TASK STATEMENT: Switch every "chart" in the items below to "graph", then write out all the items again with nothing else changed.

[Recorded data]
------------------------------------------------------------

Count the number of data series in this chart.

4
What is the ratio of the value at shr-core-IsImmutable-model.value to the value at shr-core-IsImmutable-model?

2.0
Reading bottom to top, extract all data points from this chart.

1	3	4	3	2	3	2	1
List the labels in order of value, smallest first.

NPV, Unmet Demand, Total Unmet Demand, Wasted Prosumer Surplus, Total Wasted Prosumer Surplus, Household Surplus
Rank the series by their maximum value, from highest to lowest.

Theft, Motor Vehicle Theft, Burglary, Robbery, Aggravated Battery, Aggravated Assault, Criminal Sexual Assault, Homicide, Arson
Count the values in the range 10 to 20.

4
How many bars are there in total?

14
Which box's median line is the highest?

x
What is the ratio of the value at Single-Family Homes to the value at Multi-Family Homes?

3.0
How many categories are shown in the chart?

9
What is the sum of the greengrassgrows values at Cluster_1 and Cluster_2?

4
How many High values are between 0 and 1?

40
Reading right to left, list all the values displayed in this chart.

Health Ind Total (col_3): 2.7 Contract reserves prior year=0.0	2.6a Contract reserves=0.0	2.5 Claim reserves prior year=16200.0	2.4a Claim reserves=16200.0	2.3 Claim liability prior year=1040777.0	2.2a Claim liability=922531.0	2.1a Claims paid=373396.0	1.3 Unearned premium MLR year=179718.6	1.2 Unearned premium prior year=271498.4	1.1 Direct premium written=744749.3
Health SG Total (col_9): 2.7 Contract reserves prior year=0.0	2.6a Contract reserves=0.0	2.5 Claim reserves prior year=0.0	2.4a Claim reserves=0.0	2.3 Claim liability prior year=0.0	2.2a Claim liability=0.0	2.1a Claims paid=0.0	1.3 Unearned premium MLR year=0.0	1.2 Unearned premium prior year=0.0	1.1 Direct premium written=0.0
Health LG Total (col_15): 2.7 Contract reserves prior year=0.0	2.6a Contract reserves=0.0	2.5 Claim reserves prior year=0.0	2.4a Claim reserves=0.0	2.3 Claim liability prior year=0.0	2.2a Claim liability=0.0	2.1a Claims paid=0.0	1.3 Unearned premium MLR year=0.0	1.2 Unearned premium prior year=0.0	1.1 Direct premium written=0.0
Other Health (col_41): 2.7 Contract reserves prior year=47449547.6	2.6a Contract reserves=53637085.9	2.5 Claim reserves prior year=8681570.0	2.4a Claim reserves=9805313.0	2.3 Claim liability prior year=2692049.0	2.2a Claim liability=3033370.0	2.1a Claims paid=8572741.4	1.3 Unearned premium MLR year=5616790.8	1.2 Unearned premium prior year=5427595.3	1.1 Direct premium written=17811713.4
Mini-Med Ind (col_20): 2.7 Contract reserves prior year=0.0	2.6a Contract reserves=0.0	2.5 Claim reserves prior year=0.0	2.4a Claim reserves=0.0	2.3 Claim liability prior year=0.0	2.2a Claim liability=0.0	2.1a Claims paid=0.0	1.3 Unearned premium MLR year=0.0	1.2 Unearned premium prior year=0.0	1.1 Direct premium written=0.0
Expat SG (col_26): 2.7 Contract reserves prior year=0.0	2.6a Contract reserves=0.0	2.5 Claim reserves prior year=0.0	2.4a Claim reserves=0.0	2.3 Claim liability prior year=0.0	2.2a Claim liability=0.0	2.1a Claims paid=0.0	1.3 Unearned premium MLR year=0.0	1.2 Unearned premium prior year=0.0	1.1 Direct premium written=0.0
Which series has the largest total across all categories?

------------------------------------------------------------

YOUR SOLUTION:
Count the number of data series in this graph.

4
What is the ratio of the value at shr-core-IsImmutable-model.value to the value at shr-core-IsImmutable-model?

2.0
Reading bottom to top, extract all data points from this graph.

1	3	4	3	2	3	2	1
List the labels in order of value, smallest first.

NPV, Unmet Demand, Total Unmet Demand, Wasted Prosumer Surplus, Total Wasted Prosumer Surplus, Household Surplus
Rank the series by their maximum value, from highest to lowest.

Theft, Motor Vehicle Theft, Burglary, Robbery, Aggravated Battery, Aggravated Assault, Criminal Sexual Assault, Homicide, Arson
Count the values in the range 10 to 20.

4
How many bars are there in total?

14
Which box's median line is the highest?

x
What is the ratio of the value at Single-Family Homes to the value at Multi-Family Homes?

3.0
How many categories are shown in the graph?

9
What is the sum of the greengrassgrows values at Cluster_1 and Cluster_2?

4
How many High values are between 0 and 1?

40
Reading right to left, list all the values displayed in this graph.

Health Ind Total (col_3): 2.7 Contract reserves prior year=0.0	2.6a Contract reserves=0.0	2.5 Claim reserves prior year=16200.0	2.4a Claim reserves=16200.0	2.3 Claim liability prior year=1040777.0	2.2a Claim liability=922531.0	2.1a Claims paid=373396.0	1.3 Unearned premium MLR year=179718.6	1.2 Unearned premium prior year=271498.4	1.1 Direct premium written=744749.3
Health SG Total (col_9): 2.7 Contract reserves prior year=0.0	2.6a Contract reserves=0.0	2.5 Claim reserves prior year=0.0	2.4a Claim reserves=0.0	2.3 Claim liability prior year=0.0	2.2a Claim liability=0.0	2.1a Claims paid=0.0	1.3 Unearned premium MLR year=0.0	1.2 Unearned premium prior year=0.0	1.1 Direct premium written=0.0
Health LG Total (col_15): 2.7 Contract reserves prior year=0.0	2.6a Contract reserves=0.0	2.5 Claim reserves prior year=0.0	2.4a Claim reserves=0.0	2.3 Claim liability prior year=0.0	2.2a Claim liability=0.0	2.1a Claims paid=0.0	1.3 Unearned premium MLR year=0.0	1.2 Unearned premium prior year=0.0	1.1 Direct premium written=0.0
Other Health (col_41): 2.7 Contract reserves prior year=47449547.6	2.6a Contract reserves=53637085.9	2.5 Claim reserves prior year=8681570.0	2.4a Claim reserves=9805313.0	2.3 Claim liability prior year=2692049.0	2.2a Claim liability=3033370.0	2.1a Claims paid=8572741.4	1.3 Unearned premium MLR year=5616790.8	1.2 Unearned premium prior year=5427595.3	1.1 Direct premium written=17811713.4
Mini-Med Ind (col_20): 2.7 Contract reserves prior year=0.0	2.6a Contract reserves=0.0	2.5 Claim reserves prior year=0.0	2.4a Claim reserves=0.0	2.3 Claim liability prior year=0.0	2.2a Claim liability=0.0	2.1a Claims paid=0.0	1.3 Unearned premium MLR year=0.0	1.2 Unearned premium prior year=0.0	1.1 Direct premium written=0.0
Expat SG (col_26): 2.7 Contract reserves prior year=0.0	2.6a Contract reserves=0.0	2.5 Claim reserves prior year=0.0	2.4a Claim reserves=0.0	2.3 Claim liability prior year=0.0	2.2a Claim liability=0.0	2.1a Claims paid=0.0	1.3 Unearned premium MLR year=0.0	1.2 Unearned premium prior year=0.0	1.1 Direct premium written=0.0
Which series has the largest total across all categories?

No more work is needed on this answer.